With the recent passing of Native American Heritage month this November, it’s important to take some time to appreciate and understand the beauty of Native American Culture. 

Native American Heritage month emphasizes how important it is to educate ourselves on the culture of Native Americans (or American Indians if they prefer). Laura Kelly, a U.S. History teacher at San Dimas High School voices her opinion on the topic of Native American Heritage month, “I think that it’s important to appreciate Native American Heritage Month because they are part of our culture too. They lived here in the United States first. I think that it’s just as important to talk about them and celebrate their history as it would be to celebrate Hispanic Heritage Month or Black History Month because they’re part of our community.” 

Native American people are ancestors of Northeast Asia who migrated over the Bering Strait land bridge into North America estimated during the last glacial period.

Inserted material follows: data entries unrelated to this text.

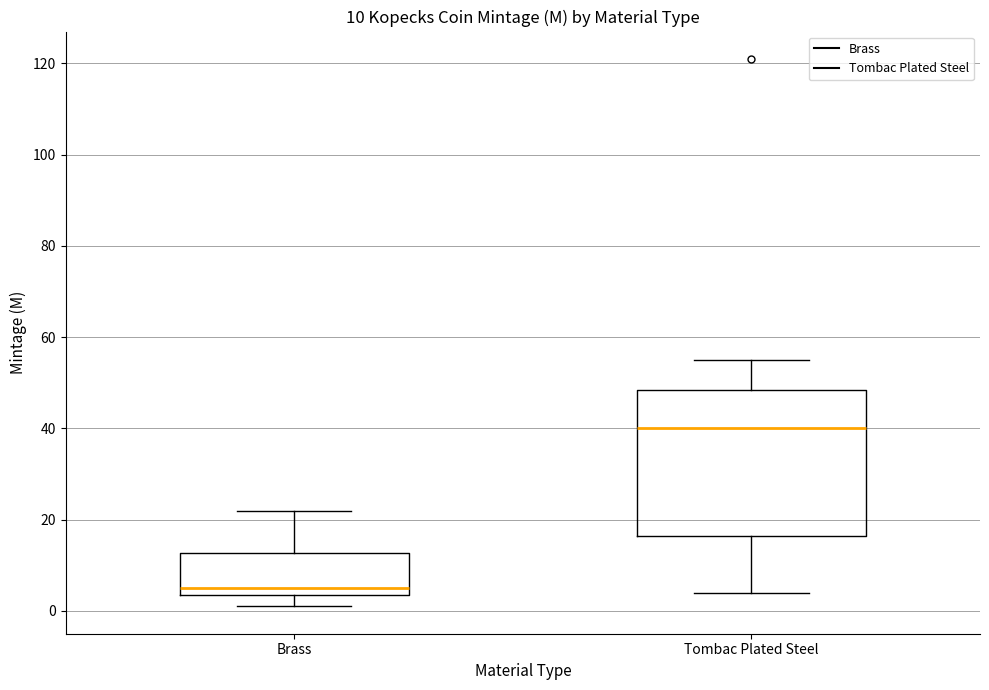

Which box's median line is the lowest?

Brass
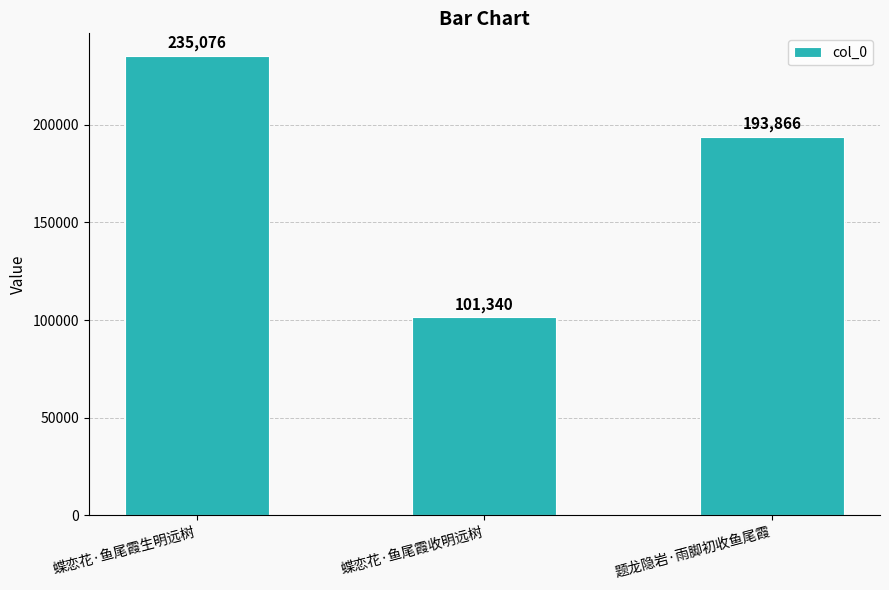

The chart shows a value of 193866 at 题龙隐岩·雨脚初收鱼尾霞. True or false?

True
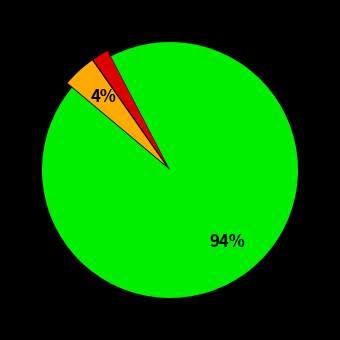

To the nearest percent, what is the difference between the largest and smallest slice percentages?

92%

After migrating their civilization spread across modern-day Canada and the United States. There were hundreds of independent Native American tribes with some being as small as 10,000 members and the largest being 200,000 members. In the Southeast, the best-known indigenous people originally from this region are the Cherokee, Choctaw, Chickasaw, Creek, and Seminole. Other prominent tribes included the Natchez, Caddo, Apalachee, Timucua, and Guale. Traditionally, most tribes in the Southeast spoke Muskogean languages. 

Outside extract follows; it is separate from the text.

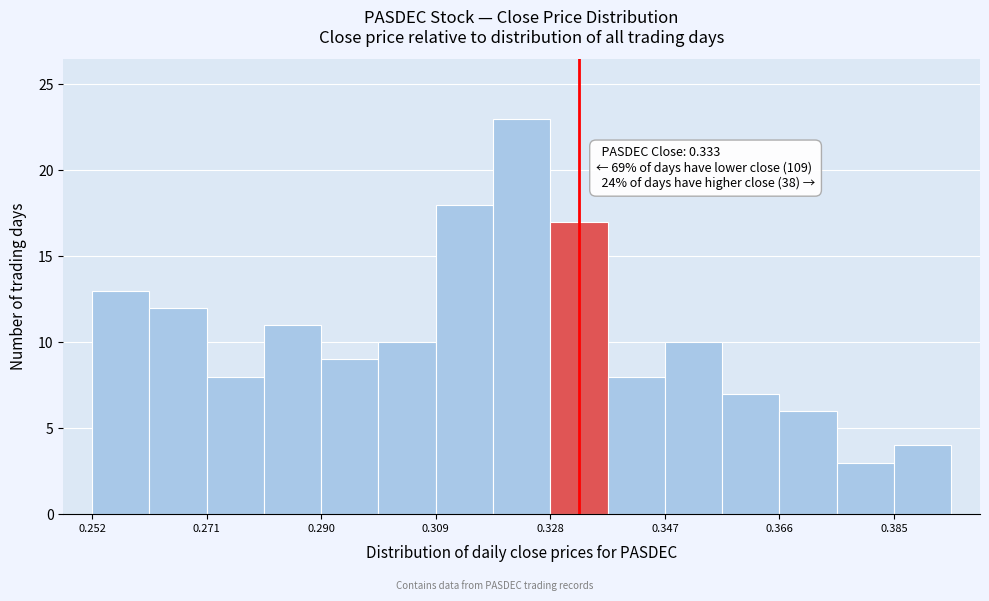

Over which range of the x-axis is the bar tallest?

0.318 to 0.328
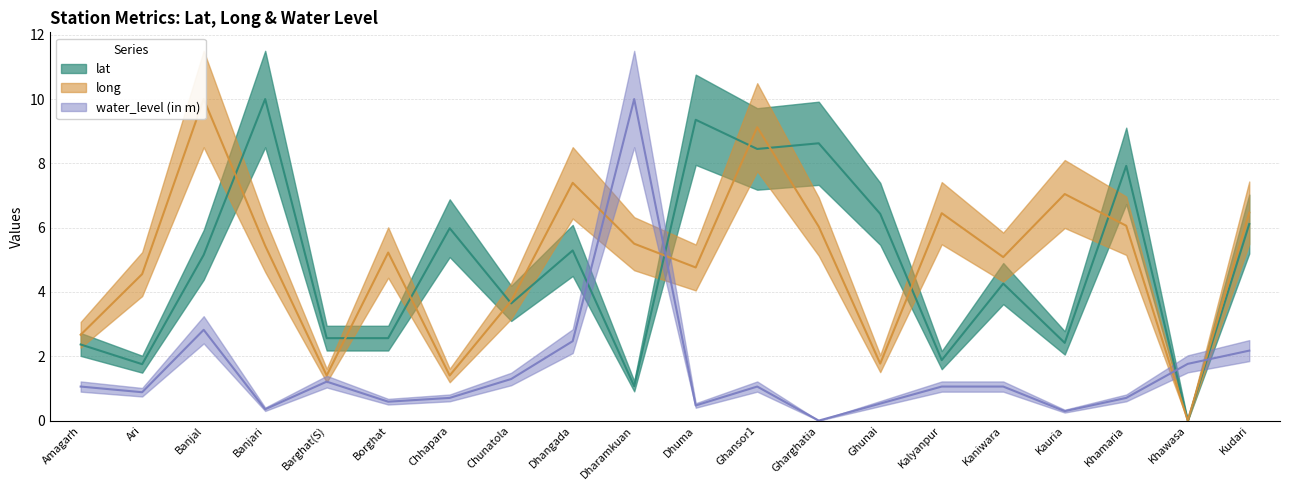

The value of long at Gharghatia is 2.8. True or false?

False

The most influential religion was the practice of Peyotism by The Native American Church (NAC). It was officially chartered in the 20th Century, it integrates Christian principles with ancient tribal traditions and rituals. Traditionally, Mother Earth is a huge part of ceremony and worship. Most, if not all Native American tribes held animism and polytheistic beliefs. Beliefs in the sun, moon, and earth gods are common and it is beautiful because it appreciates the Earth that takes care of us.

(Symbol for the Native American Church of Peyotism)

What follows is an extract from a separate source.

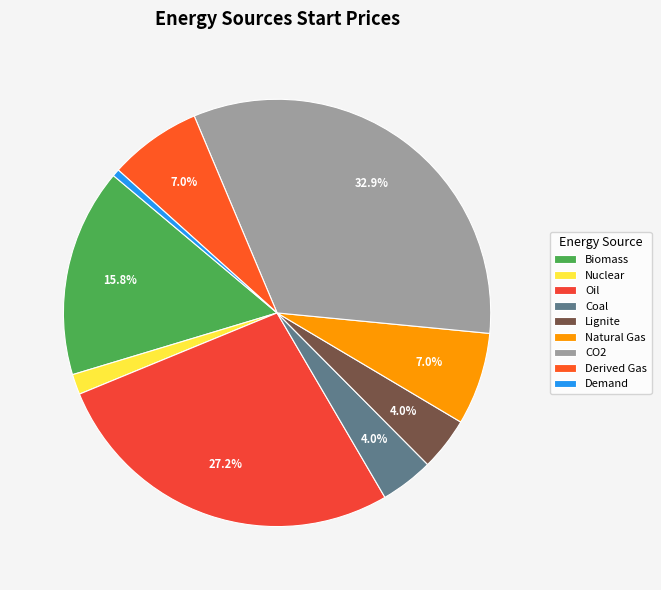

The Derived Gas slice represents 1% of the pie. True or false?

False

Art is an important part of Native American culture. It encapsulates the beauty of nature, the symbols for specific gods, and a window into their lifestyles. Art mediums cover sculpture, textiles, basket weaving, paintings, murals, and ceramics. A lot of their clothing was art as well because it was meticulously constructed with beadwork and quillwork.

1. Digital scan of a color plate of painting. Printed with the following caption: “1902 by E. Irving Couse, A. N. A.; The Historian; The Indian Artist is painting in sign language, on buckskin, the story of a battle with American Soldiers. 2. Buffalo hide paintings by the Naiche tribe, c. 1900-1910; Sailko 3. Mask with seal or sea otter spirit; Alaska, Yup’ik Eskimo people, late 19th century

Native Americans today have some opportunities available to them such as land trusts, native-serving charities such as Northern Plains Reservation Aid, Pueblo Relief Fund, Native American Heritage Association Emergency Food Relief Fund, and tribal government payment. Today we can help them by learning about this culture because it keeps their story alive. “It is important to know that because 90% of the population of Native Americans died due to disease and famine and war after the Europeans got here, there’s not a lot of people to tell their story anymore. So we need to celebrate them because they helped just as much building our culture as everybody else did.” (Kelly).